The body type and voice settings will not be tied together in the new game, called "Hogwart's Legacy," the article said, enabling players to choose a feminine voice to go with a masculine body or vice-versa.

The report noted: "This level of customization has grown more common in video games and is no longer unusual."

Calling it "noteworthy for Hogwarts Legacy," given that novelist JK Rowling - who created the book series the films and other media tie-ins are based on - has been embroiled in controversies over comments seen as transphobic.

Rowling took exception last summer to an op-ed that referred to "people who menstruate,"posting a tart tweet in which she wrote, "I'm sure there used to be a word for those people. Someone help me out. Wumben? Wimpund?
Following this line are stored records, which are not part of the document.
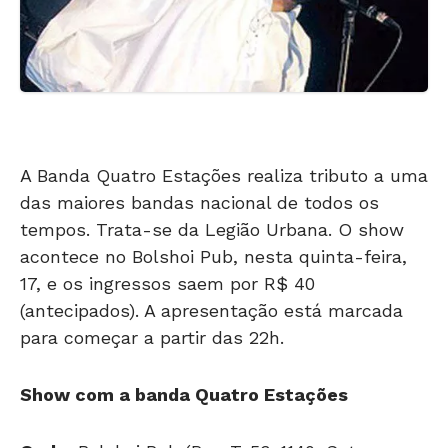
A Banda Quatro Estações realiza tributo a uma
das maiores bandas nacional de todos os
tempos. Trata-se da Legião Urbana. O show
acontece no Bolshoi Pub, nesta quinta-feira,
17, e os ingressos saem por R$ 40
(antecipados). A apresentação está marcada
para começar a partir das 22h.
Show com a banda Quatro Estações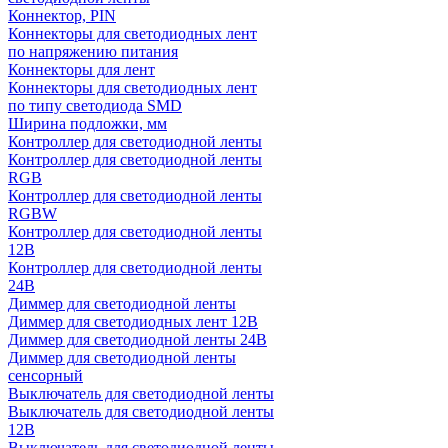
Коннектор, PIN
Коннекторы для светодиодных лент
по напряжению питания
Коннекторы для лент
Коннекторы для светодиодных лент
по типу светодиода SMD
Ширина подложки, мм
Контроллер для светодиодной ленты
Контроллер для светодиодной ленты
RGB
Контроллер для светодиодной ленты
RGBW
Контроллер для светодиодной ленты
12В
Контроллер для светодиодной ленты
24В
Диммер для светодиодной ленты
Диммер для светодиодных лент 12В
Диммер для светодиодной ленты 24В
Диммер для светодиодной ленты
сенсорный
Выключатель для светодиодной ленты
Выключатель для светодиодной ленты
12В
Выключатель для светодиодной ленты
Woomud?"

The following month she sparked new outrage with a tweet that suggested teens who are not actually trans are being "shunted towards hormones and surgery," and called gender affirmation treatments "a new kind of conversion therapy for young gay people."
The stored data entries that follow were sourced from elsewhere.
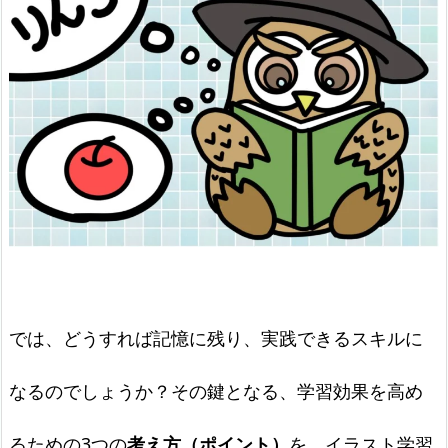
では、どうすれば記憶に残り、実践できるスキルに
なるのでしょうか？その鍵となる、学習効果を高め
るための3つの
考え方（ポイント）
を、イラスト学習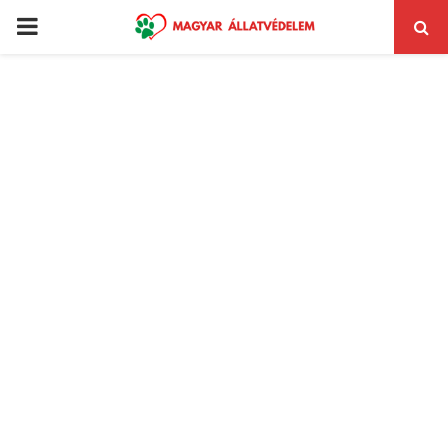
PRIMARY
MENU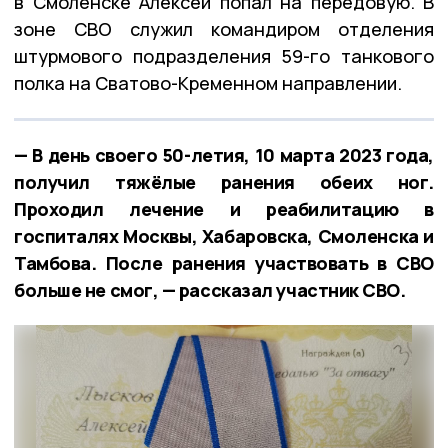
в Смоленске Алексей попал на передовую. В
зоне СВО служил командиром отделения
штурмового подразделения 59-го танкового
полка на Сватово-Кременном направлении.
— В день своего 50-летия, 10 марта 2023 года,
получил тяжёлые ранения обеих ног.
Проходил лечение и реабилитацию в
госпиталях Москвы, Хабаровска, Смоленска и
Тамбова. После ранения участвовать в СВО
больше не смог, — рассказал участник СВО.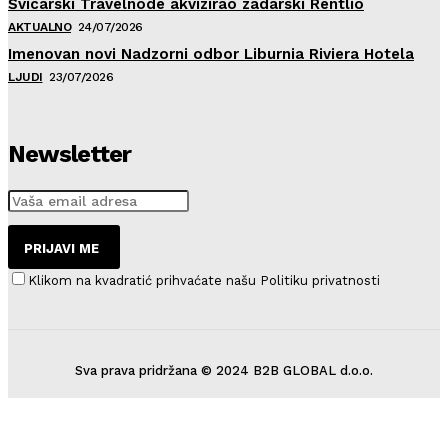
Švicarski Travelnode akvizirao zadarski Rentlio
AKTUALNO
24/07/2026
Imenovan novi Nadzorni odbor Liburnia Riviera Hotela
LJUDI
23/07/2026
Newsletter
PRIJAVI ME
Klikom na kvadratić prihvaćate našu Politiku privatnosti
Sva prava pridržana © 2024 B2B GLOBAL d.o.o.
Last December, Rowling waded back into the issue when she told Good Housekeeping Magazine, "Many women are concerned about the challenges to their fundamental rights posed by certain aspects of gender identity ideology."

"As a result," Bloomberg reported, "some members of the Hogwarts Legacy development team have fought to make the game as inclusive as possible," going so far as to lobby "for a transgender character to be added."

Avalanche software is developing the game, but the company higher-up, Troy Leavitt, triggered controversy of his own when it came out that he had "made dozens of YouTube videos attacking feminism and 'social justice,' " Bloomberg recalled.

Leavitt, "also expressed support for Gamergate, a loose community of gamers who harass journalists and game developers for voicing progressive views."

"A Warner Bros. spokesperson declined to comment," Bloomberg reported.